Collected data entries
**********

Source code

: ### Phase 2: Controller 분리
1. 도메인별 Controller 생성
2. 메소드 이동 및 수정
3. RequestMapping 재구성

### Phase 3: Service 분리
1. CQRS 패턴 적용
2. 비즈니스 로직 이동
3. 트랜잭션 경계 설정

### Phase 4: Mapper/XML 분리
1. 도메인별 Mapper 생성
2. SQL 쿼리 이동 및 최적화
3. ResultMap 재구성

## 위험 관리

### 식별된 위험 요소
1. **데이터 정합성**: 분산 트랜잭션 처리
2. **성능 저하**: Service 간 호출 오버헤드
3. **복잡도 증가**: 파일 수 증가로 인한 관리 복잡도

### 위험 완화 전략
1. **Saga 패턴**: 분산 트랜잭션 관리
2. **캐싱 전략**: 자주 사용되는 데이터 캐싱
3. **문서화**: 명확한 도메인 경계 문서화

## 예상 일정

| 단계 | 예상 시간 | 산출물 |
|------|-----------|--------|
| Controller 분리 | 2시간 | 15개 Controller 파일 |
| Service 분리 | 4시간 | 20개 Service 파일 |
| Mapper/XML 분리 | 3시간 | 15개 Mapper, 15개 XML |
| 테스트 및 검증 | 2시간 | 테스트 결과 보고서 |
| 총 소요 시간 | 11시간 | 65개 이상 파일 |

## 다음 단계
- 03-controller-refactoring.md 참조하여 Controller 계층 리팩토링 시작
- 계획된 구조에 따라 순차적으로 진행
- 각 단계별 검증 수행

**********

- [ACTIVITY]: Word for word, write out every record.

- [COMPLETED EXERCISE]:
Source code

: ### Phase 2: Controller 분리
1. 도메인별 Controller 생성
2. 메소드 이동 및 수정
3. RequestMapping 재구성

### Phase 3: Service 분리
1. CQRS 패턴 적용
2. 비즈니스 로직 이동
3. 트랜잭션 경계 설정

### Phase 4: Mapper/XML 분리
1. 도메인별 Mapper 생성
2. SQL 쿼리 이동 및 최적화
3. ResultMap 재구성

## 위험 관리

### 식별된 위험 요소
1. **데이터 정합성**: 분산 트랜잭션 처리
2. **성능 저하**: Service 간 호출 오버헤드
3. **복잡도 증가**: 파일 수 증가로 인한 관리 복잡도

### 위험 완화 전략
1. **Saga 패턴**: 분산 트랜잭션 관리
2. **캐싱 전략**: 자주 사용되는 데이터 캐싱
3. **문서화**: 명확한 도메인 경계 문서화

## 예상 일정

| 단계 | 예상 시간 | 산출물 |
|------|-----------|--------|
| Controller 분리 | 2시간 | 15개 Controller 파일 |
| Service 분리 | 4시간 | 20개 Service 파일 |
| Mapper/XML 분리 | 3시간 | 15개 Mapper, 15개 XML |
| 테스트 및 검증 | 2시간 | 테스트 결과 보고서 |
| 총 소요 시간 | 11시간 | 65개 이상 파일 |

## 다음 단계
- 03-controller-refactoring.md 참조하여 Controller 계층 리팩토링 시작
- 계획된 구조에 따라 순차적으로 진행
- 각 단계별 검증 수행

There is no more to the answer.